*EXERCISES TO COMPLETE*
• a. On the nfreud theorem page, why is usage of the theorem discouraged?
• b. Pick up the nfreud theorem page from its last proof step and carry it on.

-- Begin EXTRACT TO READ --

Description: Deduction version of nfreu . Usage of this theorem is discouraged because it depends on ax-13 . (Contributed by NM, 15-Feb-2013) (Revised by Mario Carneiro, 8-Oct-2016) (New usage is discouraged.)

Ref Expression
Hypotheses nfrmod.1 
|- F/ y ph
nfrmod.2 
|- ( ph -> F/_ x A )
nfrmod.3 
|- ( ph -> F/ x ps )
Assertion nfreud 
|- ( ph -> F/ x E! y e. A ps )

Proof

Step Hyp Ref Expression
1 nfrmod.1 
 |-  F/ y ph
2 nfrmod.2 
 |-  ( ph -> F/_ x A )
3 nfrmod.3 
 |-  ( ph -> F/ x ps )
4 df-reu 
 |-  ( E! y e. A ps <-> E! y ( y e. A /\ ps ) )
5 nfcvf 
 |-  ( -. A. x x = y -> F/_ x y )

-- End EXTRACT TO READ --
-- Begin ITEMS --

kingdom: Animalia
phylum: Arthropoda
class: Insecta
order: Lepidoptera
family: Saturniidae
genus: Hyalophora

-- End ITEMS --

*RESPONSES FOR EACH TASK*
• a. Because it depends on ax-13.

• b.
6 5 adantl 
 |-  ( ( ph /\ -. A. x x = y ) -> F/_ x y )
7 2 adantr 
 |-  ( ( ph /\ -. A. x x = y ) -> F/_ x A )
8 6 7 nfeld 
 |-  ( ( ph /\ -. A. x x = y ) -> F/ x y e. A )
9 3 adantr 
 |-  ( ( ph /\ -. A. x x = y ) -> F/ x ps )
10 8 9 nfand 
 |-  ( ( ph /\ -. A. x x = y ) -> F/ x ( y e. A /\ ps ) )
11 1 10 nfeud2 
 |-  ( ph -> F/ x E! y ( y e. A /\ ps ) )
12 4 11 nfxfrd 
 |-  ( ph -> F/ x E! y e. A ps )